Грибница

Георгий Пряхин
Ты редактировала полное, самое полное и по-своему дерзкое из ныне известных собраний сочинений Михаила Лермонтова. Классно оформленное художником Вадимом Гусейновым, с воспоминаниями и письмами современников не только к Михаилу Юрьевичу, но и с теми, где просто пишется, упоминается о нём, с юношескими виршами и школьными тетрадками будущего гения. С протоколом вскрытия, уже в двадцатом веке, могилы его, прямо вскоре после рождения сына разлучённого с ним отца и даже с дотошным перечнем имущества, скарба, описанного по кончине вследствие фатальной дуэли лейб-гвардии поручика Михаила Лермонтова, чьи предки в Ирландии, восходившие в корнях к самому Вальтеру Скотту, носили офранцуженную фамилию Лерма… Это Собрание, тобою выпестованное, сейчас днём с огнём не сыскать. Так вот, в процессе работы над ним мы с тобою были приглашены в Тарханы. Поехали из Москвы на машине, на «Волге».

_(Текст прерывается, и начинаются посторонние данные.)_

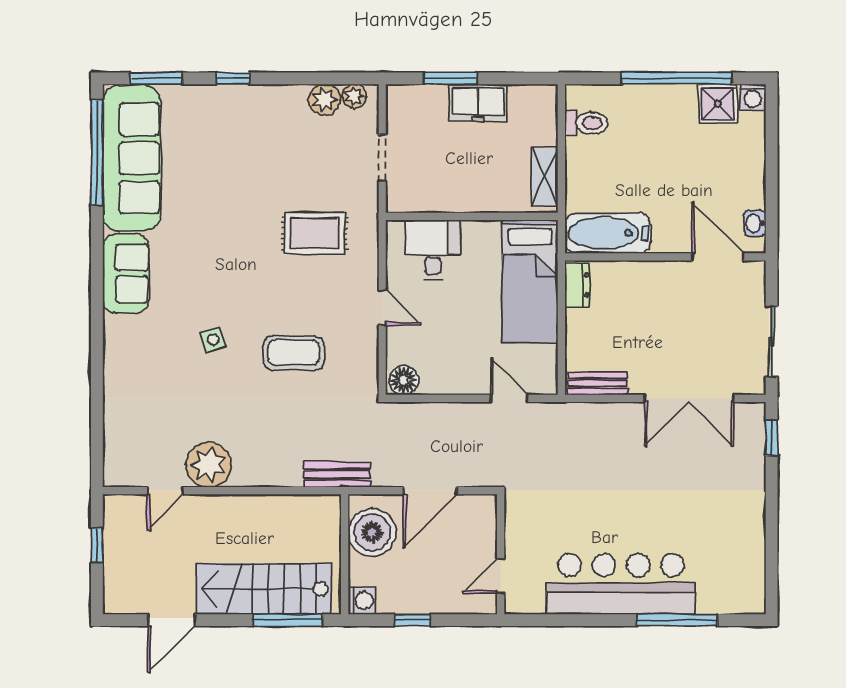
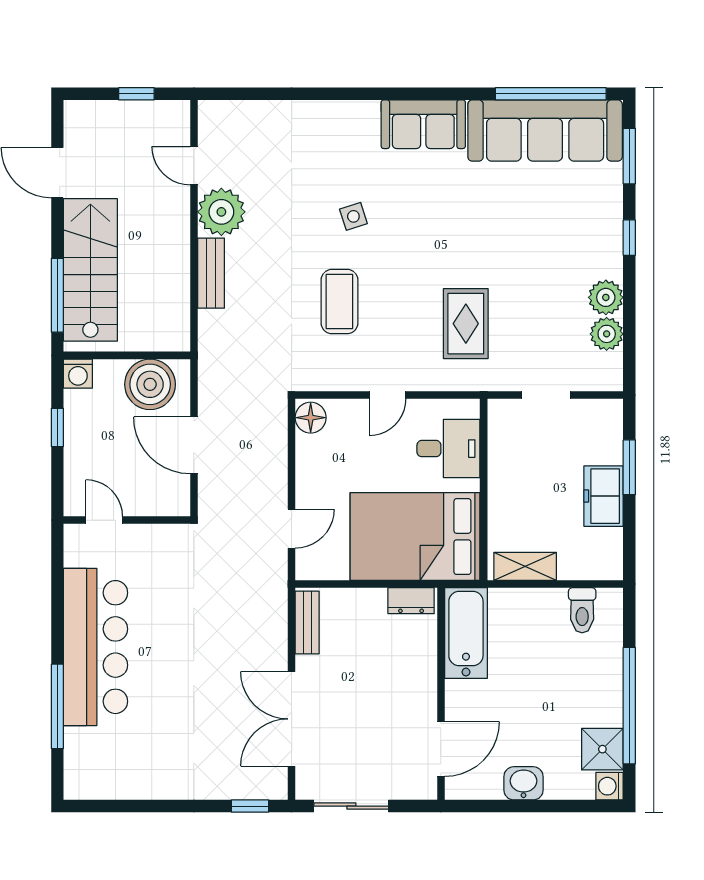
plant: (354, 96) -> (606, 297), moved, width x1.38, depth x1.38
washbasin: (755, 223) -> (523, 783), moved, width x1.38, depth x1.45
bed: (530, 281) -> (415, 537), width x1.50
bench: (337, 475) -> (211, 273), moved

Дни прекрасные, смиренно солнечные, макушка лета. Принимали нас и в Тарханах, и в самой Пензе весьма приветливо. У меня к тому времени давно уже сложились тёплые отношения с тамошним губернатором, в прошлом лесничим и уже поэтому, наверное, поистине «природным» человеком, ныне, к сожалению, уже много лет покойным, Василием Кузьмичом Бочкарёвым. Тебя же ласково опекала одна из его заместительниц, статная, красивая, златовласая, на булгаковскую Геллу похожая Елена Столярова. Об этой женщине исчерпывающе скажет такая деталь: когда скоропостижно скончалась её подруга, Елена Алексеевна забрала в свою семью, усыновила её мальчика, сынишку – бывают, конечно, ведьмы, но бывают, встречаются и русские праведницы – с ведьмиными волосами.
В обратную дорогу она подарила тебе лукошко с первой, лесной земляникой. Ты благодарно и бережно держала его на коленках, и когда я, сидя рядом с водителем Славою, оборачивался на заднее сиденье, увесистая, как бы тлеющая горка нежно подсвечивала твоё лицо. А как она пахла! – машина пронизана, продышана этим колдовским ароматом, словно мчались мы посреди, напрямки по лесной, густой земляничной, бергмановской поляне.
Возвращались по Рязанской трассе. И вдруг на одной из развилок я увидал указатель, поворот на… Моршанск. А мне когда-то ещё в далёком-далёком детстве, в пятидесятых годах прошлого века, моя двоюродная бабушка, Мелания Лонгиновна – родной, раскулаченной, у меня, увы, не стало ещё до моего рождения, умерла в тридцатых, – наказывала непременно запомнить:
– Мы – моршанские, лесные!..
И сдобным кулачком своим молитвенно совала себе в ещё полную грудь.
– Запомни!
Хотя сама, по-моему, родилась уже на Ставрополье, в Приманычских, Прикаспийских, засушливых голых степях, куда собственный дед её завеялся, из лесов-то, на вольные, пусть и удельные, царские, земли и куда вызвал с годами, ставши при чужих гуртах скота на ноги, и всю свою глубинно-русскую, моршанскую, подземную, но безземельную семью.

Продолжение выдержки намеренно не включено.